Glorify means to reveal. It makes our understanding of what happens to saints a bit different. We say that the saints are “glorified”. Again, not that they are praised, although we do that. But what the Church does when it glorifies something is to reveal it – and that revelation is truly what that being is. The essence.
Christ goes on, using the same word – but I’ll substitute the word “reveal” here. I have revealed you on the earth! I have accomplished the work which you have given me to do! Now, Father, reveal me with yourself with the revelation I had with you before the world existed.
In this statement, this prayer, we see that Christ, along with the Father, is revealed to us in the crucifixion and the resurrection. And in that, Christ tells us, is eternal life. Christ says “That they should know you, the only true God, and him whom you have sent, Jesus Christ.”
That knowledge, intimate knowledge, knowledge of the essence, is what eternal life is. It is more than intellectual. It is a merger of sorts, with our being and God’s being merged together, yet without the loss of our own essence, but sharing the essence of the Other.
Jesus was that – two natures, one person. We are similar, although by our nature we are more limited in our participation. We don’t participate in the essence, the uncreatedness, of God. Rather, as St. Gregory Palamas reminds us, we participate in the energies, the activities, of God.
Now, in the passage, it gets rather crazy. Christ knows the Father, the Father knows Christ, the Father knows us, the Father gives us to Christ, Christ gives us back to the Father – it’s a bouncing ball of enormous repercussions. Further, it is with a purpose – that we may be One. In the same way that the Father and the Son and the Spirit are One.
To understand this, and why I suspect this passage is preparing us for Pentecost, we need to go back in the history of the Church all the way to the Song of Moses in Deuteronomy 32. In that great monologue from Moses to the children of Israel entering the promised land, he makes a passing reference to the dispersion of the sons of Adam. That is a curious phrase.
That happened at the Tower of Babel, if you recall, by the confusion of the tongues. It was our inability to communicate that tore us apart as humanity into tribes. In the song, verses 8 and 9 of Chapter 32, God assigns angels to protect the nations – the tribes – except for one.
That one is the tribe that is the inheritance of Jacob.

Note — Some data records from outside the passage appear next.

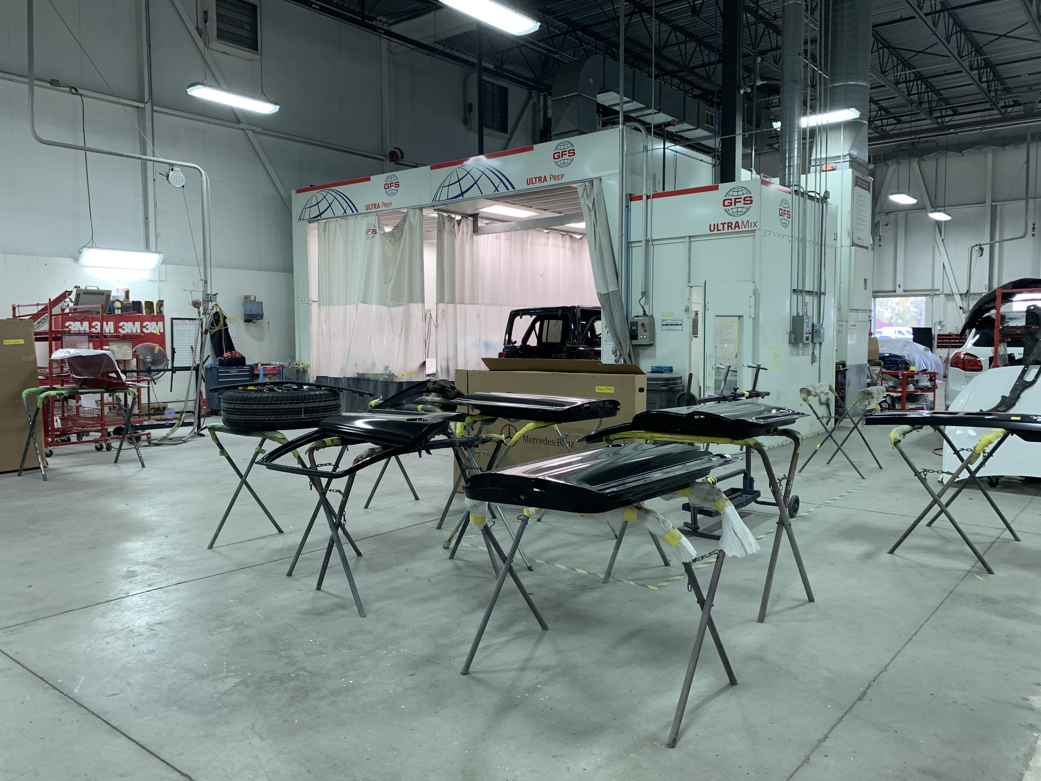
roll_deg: -0.2
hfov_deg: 67.3
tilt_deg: -3.8
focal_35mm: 26
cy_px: 390
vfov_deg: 53.1
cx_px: 520
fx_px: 782
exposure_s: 1/60
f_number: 1.8
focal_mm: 4.25
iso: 80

You may remember Jacob and Esau, the twins born to Isaac and Rebekah. Jacob, who obtained Isaac’s paternal blessing and Esau’s birthright. Jacob, who wrestled with God, and was then called Israel.

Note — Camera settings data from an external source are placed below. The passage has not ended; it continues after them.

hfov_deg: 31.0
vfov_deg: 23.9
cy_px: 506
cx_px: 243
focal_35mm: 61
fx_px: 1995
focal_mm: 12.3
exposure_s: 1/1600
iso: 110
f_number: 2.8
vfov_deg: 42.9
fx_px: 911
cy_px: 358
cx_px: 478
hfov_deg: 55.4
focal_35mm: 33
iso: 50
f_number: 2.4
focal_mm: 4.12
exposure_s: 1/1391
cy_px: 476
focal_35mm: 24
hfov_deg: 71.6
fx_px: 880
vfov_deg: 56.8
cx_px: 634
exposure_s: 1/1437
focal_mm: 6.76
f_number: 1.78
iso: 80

Now, in the song, Israel, the Children of Jacob, the descendants of Jacob, were not given an angel to protect them like the other humans that were scattered. They were protected directly by God Himself. The text reads: “When the Most High gave to the nations their inheritance, when he divided mankind, he fixed the borders of the peoples according to the number of the angels of God. But the Lord’s portion is his people, Jacob his allotted heritage.”
As we approach Pentecost, we find that Babel is reversed. The scattering of the languages goes away in the Holy Spirit, and we become what Christ is praying for – we become One, as the Son and the Father and the Spirit are One.
We are now part of the protection of God Himself. We, the ones connected to Christ’s body, the Church – we are the ones that God has reserved to Himself. We are the Lord’s portion.
All of this diversity, over thousands and thousands of years of our human history, serve one purpose. To bring us to God. And, as an aside, to bring us to each other. To connect us in a way that we have never been able to experience before.
That oneness, that togetherness, that intimacy – that is the joy of Christ, that He asks to be made full in us.
In the name of the Father and of the Son and of the Holy Spirit, One God. Glory to Jesus Christ!